Europe seeing pressure after a string of rate hikes
European stocks are broadly lower in late-day action, with the markets digesting a plethora of rate hike announcements on both sides of the pond. The Fed in the U.S. got the ball rolling yesterday with its 50-bp rate hike, and today the European Central Bank (ECB), Bank of England (BoE), and Swiss National Bank all boosted their benchmark interest rates by 50 bps as well. The actions by the Fed and ECB were steps down from recent 75-bp rate increases and Schwab's Chief Global Investment Strategist Jeffrey Kleintop, CFA, discusses in his article, Central Banks Stepping Down, how central banks seem to be stepping down from aggressive rate hikes, and this could lead to a year-end "Santa Pause" rally for stocks. You can follow Jeff on Twitter: @JeffreyKleintop. BoE officials were split on the 50-bp decision, with most voting in favor of the size, while some wanted 75 bps, and others wanted to leave the rate unchanged. The ECB confirmed that it will start to shrink its balance sheet by 15 billion euros a month in the second quarter and the pace beyond that yet to be determined, per Bloomberg. This comes as the ECB upped its inflation outlook and lowered its GDP forecast. The euro is lower in volatile trading versus the U.S. dollar, with the ECB saying that rates must still rise significantly, and ECB President Lagarde offering some hawkish commentary in her customary press conference following the decision. The British pound is falling sharply versus the greenback. Bond yields in the Eurozone are gaining ground, while rates in the U.K. are moving lower.
The U.K. FTSE 100 Index is down 0.6%, France's CAC-40 Index and Italy's FTSE MIB Index are dropping 2.6%, Germany's DAX Index is falling 2.7%, Switzerland's Swiss Market Index is trading 2.2% lower, and Spain's IBEX 35 Index is decreasing 1.4%.
Asia lower following mixed data and Fed decision
Stocks in Asia finished lower following yesterday's monetary policy decision to raise rates again by a decelerated—but still aggressive—50 bps. The Central Bank also suggested rates will need to remain restrictive for a while as it has not brought down inflation enough to be comfortable.
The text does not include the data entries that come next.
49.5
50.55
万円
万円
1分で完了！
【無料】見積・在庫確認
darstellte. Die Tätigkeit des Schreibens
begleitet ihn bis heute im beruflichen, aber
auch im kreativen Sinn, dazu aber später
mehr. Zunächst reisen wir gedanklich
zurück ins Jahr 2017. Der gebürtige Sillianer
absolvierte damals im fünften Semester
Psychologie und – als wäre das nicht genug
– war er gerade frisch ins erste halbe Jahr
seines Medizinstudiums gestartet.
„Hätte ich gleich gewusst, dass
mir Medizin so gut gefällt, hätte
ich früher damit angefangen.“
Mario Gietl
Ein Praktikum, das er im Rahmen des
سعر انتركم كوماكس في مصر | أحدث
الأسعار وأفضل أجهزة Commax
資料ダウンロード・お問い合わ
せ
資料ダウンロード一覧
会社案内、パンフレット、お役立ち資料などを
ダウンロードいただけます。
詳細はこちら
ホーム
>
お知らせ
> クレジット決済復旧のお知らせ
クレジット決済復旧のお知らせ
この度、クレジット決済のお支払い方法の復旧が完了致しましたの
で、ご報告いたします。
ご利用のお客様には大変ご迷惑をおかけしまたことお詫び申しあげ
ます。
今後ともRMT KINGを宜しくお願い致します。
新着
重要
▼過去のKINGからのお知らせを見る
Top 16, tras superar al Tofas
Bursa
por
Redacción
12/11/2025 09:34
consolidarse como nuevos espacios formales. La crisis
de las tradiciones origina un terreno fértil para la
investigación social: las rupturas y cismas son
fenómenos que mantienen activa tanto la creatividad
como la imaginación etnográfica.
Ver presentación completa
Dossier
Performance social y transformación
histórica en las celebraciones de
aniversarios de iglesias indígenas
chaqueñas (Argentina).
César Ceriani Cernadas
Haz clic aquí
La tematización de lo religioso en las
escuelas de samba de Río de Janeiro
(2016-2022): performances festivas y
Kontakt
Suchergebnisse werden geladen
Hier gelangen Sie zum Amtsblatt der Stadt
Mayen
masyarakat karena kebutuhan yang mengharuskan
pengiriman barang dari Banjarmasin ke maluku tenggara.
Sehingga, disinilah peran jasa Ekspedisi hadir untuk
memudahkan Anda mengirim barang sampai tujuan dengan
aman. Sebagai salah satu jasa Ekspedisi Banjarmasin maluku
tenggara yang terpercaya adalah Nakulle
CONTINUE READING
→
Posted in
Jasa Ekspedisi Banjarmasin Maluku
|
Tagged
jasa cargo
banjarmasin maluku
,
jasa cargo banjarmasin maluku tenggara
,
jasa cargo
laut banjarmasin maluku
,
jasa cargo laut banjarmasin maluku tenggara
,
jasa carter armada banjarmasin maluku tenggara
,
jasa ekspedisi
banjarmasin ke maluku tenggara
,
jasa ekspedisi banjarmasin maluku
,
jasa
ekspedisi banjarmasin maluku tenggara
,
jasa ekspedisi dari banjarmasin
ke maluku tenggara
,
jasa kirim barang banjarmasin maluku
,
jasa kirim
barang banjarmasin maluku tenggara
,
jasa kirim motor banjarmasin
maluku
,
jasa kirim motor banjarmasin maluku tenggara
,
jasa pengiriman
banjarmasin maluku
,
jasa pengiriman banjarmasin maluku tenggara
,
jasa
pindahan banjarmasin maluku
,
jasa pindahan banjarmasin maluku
The Fed's announcement came ahead of today's monetary policy actions out of the U.K. and the Eurozone, with both expected to raise their benchmark interest rates by 50 bps. Inflation has been a main driver of aggressive monetary policy tightening around the globe and in his latest article, Global Outlook: Recovery and Risk, Schwab's Jeffrey Kleintop notes how markets may continue to see volatility in 2023 as they navigate between global economic growth and inflation fears, with central banks' decreasing rate hikes and China's reopening.
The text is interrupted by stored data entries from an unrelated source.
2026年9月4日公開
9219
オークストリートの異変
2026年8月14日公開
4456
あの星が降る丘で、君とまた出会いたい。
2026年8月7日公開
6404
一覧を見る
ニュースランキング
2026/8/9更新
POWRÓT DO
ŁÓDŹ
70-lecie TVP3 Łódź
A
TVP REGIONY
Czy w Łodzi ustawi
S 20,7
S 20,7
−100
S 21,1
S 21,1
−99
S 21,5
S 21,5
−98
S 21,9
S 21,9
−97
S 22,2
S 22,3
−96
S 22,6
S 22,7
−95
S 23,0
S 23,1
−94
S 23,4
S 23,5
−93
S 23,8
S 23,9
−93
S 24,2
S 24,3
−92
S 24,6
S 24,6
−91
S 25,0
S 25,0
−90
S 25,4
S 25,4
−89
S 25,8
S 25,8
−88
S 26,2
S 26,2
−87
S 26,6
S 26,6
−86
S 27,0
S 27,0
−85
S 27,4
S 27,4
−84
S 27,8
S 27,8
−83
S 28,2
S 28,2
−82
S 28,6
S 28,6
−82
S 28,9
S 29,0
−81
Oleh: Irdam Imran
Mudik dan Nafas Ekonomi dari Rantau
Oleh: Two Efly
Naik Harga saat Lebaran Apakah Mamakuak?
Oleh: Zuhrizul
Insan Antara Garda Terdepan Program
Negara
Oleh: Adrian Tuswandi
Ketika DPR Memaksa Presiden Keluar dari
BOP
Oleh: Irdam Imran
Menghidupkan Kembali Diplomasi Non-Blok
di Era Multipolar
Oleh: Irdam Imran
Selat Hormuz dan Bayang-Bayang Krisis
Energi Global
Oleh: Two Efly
The markets continued to grapple with reopening optimism in China and Hong Kong, but the former is still being disrupted by a surge in new COVID cases. A host of mixed economic data in the region was also digested. Japan's export growth for November decelerated by a smaller amount than anticipated, and Australia's employment change came in higher than forecasted, though China's November industrial production rose at a smaller pace than projected and its retail sales for last month dropped more than estimated.
Japan's Nikkei 225 Index decreased 0.4%, with the yen giving up some of this week's rally versus the U.S. dollar late in the session. China's Shanghai Composite Index declined 0.3%, and the Hong Kong Hang Seng Index fell 1.6%. Australia's S&P/ASX 200 Index traded 0.6% to the downside, India's S&P BSE Sensex 30 Index dropped 1.4%, and South Korea's Kospi Index moved 1.6% lower.